Bush will also enjoy the "multiplier effect" of advance coverage. News channels will report and discuss the ads - and, of course, air the ads, or snippets, for free.
"Especially on cable news, within the Brady Bunch squares, you will have debates on the merits of the ads and all sorts of truth-checking," says Mr. Tracey. "But in the end, they will buy the time, because it's an unfiltered message. It will be in people's living rooms and offices and all the places they're trying to reach voters."
The ad campaign is timed to coincide with the likely effective end of the race for the Democratic nomination, with Sen. John Kerry (D) of Massachusetts on the verge of an unsurmountable lead in delegates. The Bush campaign calculation is that Kerry will be tapped out financially, at least for a time, and that while he reloads, Bush will have the message playing field to himself. Even though most voters aren't paying much attention to the campaign, the early days are when they form initial impressions.
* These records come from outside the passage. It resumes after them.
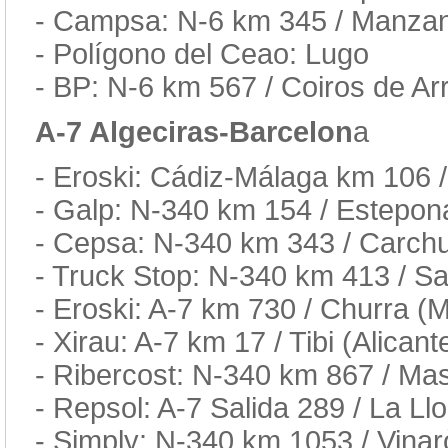
- Campsa: N-6 km 345 / Manzana
- Polígono del Ceao: Lugo
- BP: N-6 km 567 / Coiros de Ar
A-7 Algeciras-Barcelon
a
- Eroski: Cádiz-Málaga km 106 /
- Galp: N-340 km 154 / Estepon
- Cepsa: N-340 km 343 / Carch
- Truck Stop: N-340 km 413 / Sa
- Eroski: A-7 km 730 / Churra (M
- Xirau: A-7 km 17 / Tibi (Alicant
- Ribercost: N-340 km 867 / Mas
- Repsol: A-7 Salida 289 / La Ll
- Simply: N-340 km 1053 / Vinar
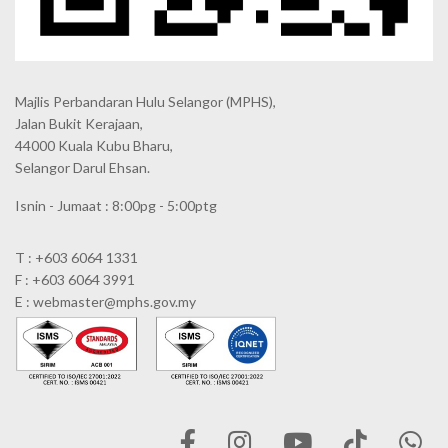
Majlis Perbandaran Hulu Selangor (MPHS),
Jalan Bukit Kerajaan,
44000 Kuala Kubu Bharu,
Selangor Darul Ehsan.
Isnin - Jumaat : 8:00pg - 5:00ptg
T : +603 6064 1331
F : +603 6064 3991
E : webmaster@mphs.gov.my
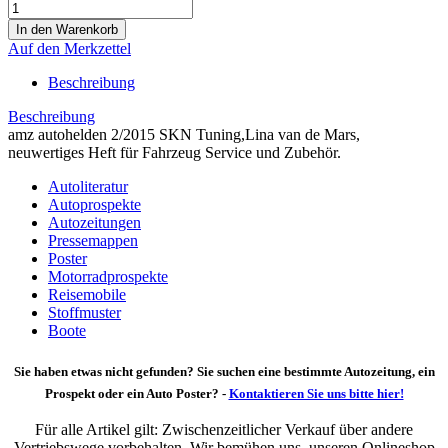
Auf den Merkzettel
Beschreibung
Beschreibung
amz autohelden 2/2015 SKN Tuning,Lina van de Mars,
neuwertiges Heft für Fahrzeug Service und Zubehör.
Autoliteratur
Autoprospekte
Autozeitungen
Pressemappen
Poster
Motorradprospekte
Reisemobile
Stoffmuster
Boote
Sie haben etwas nicht gefunden? Sie suchen eine bestimmte Autozeitung, ein
Prospekt oder ein Auto Poster? -
Kontaktieren Sie uns bitte hier!
Für alle Artikel gilt: Zwischenzeitlicher Verkauf über andere
Vertriebswege vorbehalten. Wir bemühen uns, unseren Onlineshop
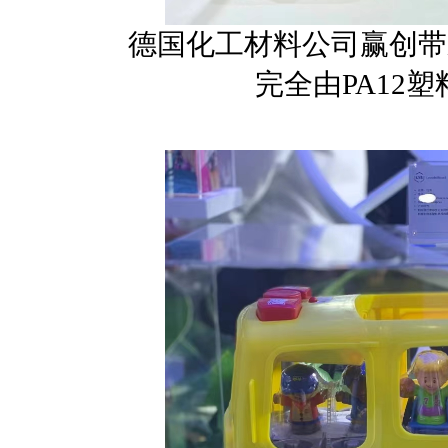
德国化工材料公司赢创带
完全由PA12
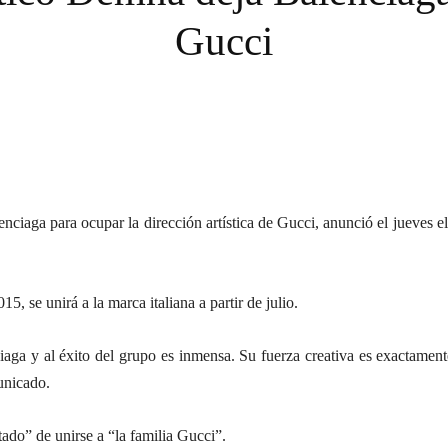
Gucci
ciaga para ocupar la dirección artística de Gucci, anunció el jueves e
5, se unirá a la marca italiana a partir de julio.
ga y al éxito del grupo es inmensa. Su fuerza creativa es exactament
unicado.
ado” de unirse a “la familia Gucci”.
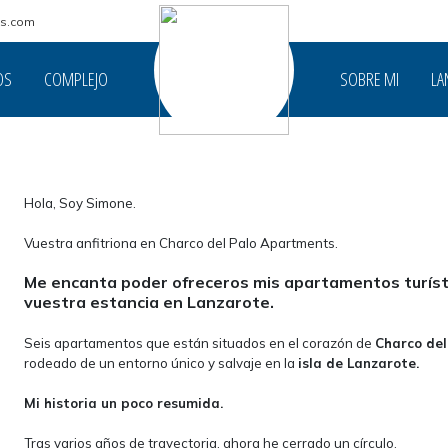
ts.com
OS
COMPLEJO
SOBRE MI
LA
Hola, Soy Simone.
Vuestra anfitriona en Charco del Palo Apartments.
Me encanta poder ofreceros mis apartamentos turísti
vuestra estancia en Lanzarote.
Seis apartamentos que están situados en el corazón de
Charco del
rodeado de un entorno único y salvaje en la
isla de Lanzarote.
Mi historia un poco resumida.
Tras varios años de trayectoria, ahora he cerrado un círculo.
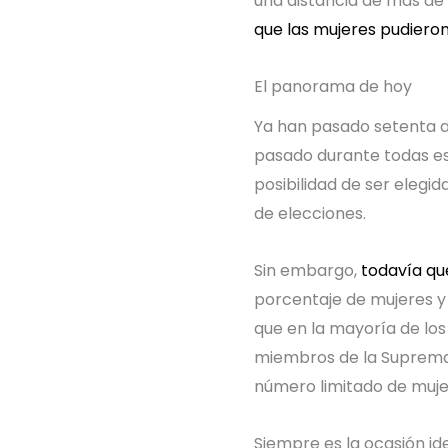
una distancia de más de
que las mujeres pudiero
El panorama de hoy
Ya han pasado setenta a
pasado durante todas es
posibilidad de ser elegid
de elecciones.
Sin embargo,
todavía qu
porcentaje de mujeres y
que en la mayoría de los
miembros de la Suprema C
número limitado de mujer
Siempre es la ocasión id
Bush's job-approval ratings have steadily sunk during the Democrats' spirited battle, near or into the danger zone of below 50 percent. Most polls of general-election matchups show Bush losing to Senator Kerry and to Sen. John Edwards (D) of North Carolina, Kerry's main competitor.
"I would have cheered on an effort to have these ads even last fall," says GOP pollster Kellyanne Conway, noting that President Clinton in 1996 began advertising against GOP nominee Bob Dole and the Republican Congress early, a strategy that mortally wounded Mr. Dole's campaign.
For Bush, the initial round of ads will be only positive. "We are launching our advertising campaign with a positive message focused on the president's record and vision for moving the country forward," says Scott Stanzel, a campaign spokesman.
But Democrats expect Bush, after a couple of weeks, to start hitting hard on Kerry - either with straight-up negative ads or with so-called "comparative" ads that spin Kerry's record negatively.
The Democrats are bracing themselves. "The Bush campaign is going to say, 'We've been hammered now for a year, and we're fighting back and doing this positive ad - it's morning again in the White House,' " says Peter Fenn, a Democratic communications specialist, who worked on Al Gore's 2000 campaign. "Then he takes the rest of his $200 million and shoves it down our throats!"
Mr. Fenn also predicts that Kerry's campaign coffers won't be depleted for long. "A lot of people are sitting on their checkbooks to make sure he's the guy," he says. "Once the advertising starts from the Bush campaign, you watch those computers light up.... [Democrats] are going to be poppin' on the Mastercharge bigtime. He's not going to raise $200 or $250 million, but he'll raise enough and fast enough to be up on the air and competitive."
It may be a long eight months between now and election day, as each campaign fears letting up at all, lest the other side gain an advantage. Whether the American public changes the channel or not is another matter.
But for Bush, there's also the advantage of incumbency, in which his daily activities often make the evening news.
In recent months, though, Bush's "bully pulpit" appearances have not served him well. His State of the Union message fell flat on the public's ears, and his interview on NBC's "Meet the Press" sparked criticism even from conservative pundits. Thus the move into paid media, where nothing is left to chance and the script is carefully crafted.
If his outreach to conservatives reflects an effort to solidify his base, Bush's pitch to Hispanics reflects a bow to the new reality of ethnic voting: While blacks are still the largest bloc of minority voters, Hispanics - whose population in the US, now 35 million, has more than doubled in the past decade - will in time overtake them. Already, Bush made inroads with the Hispanic community in 2000, winning 35 percent of its votes. In 1996, Dole won only 21 percent.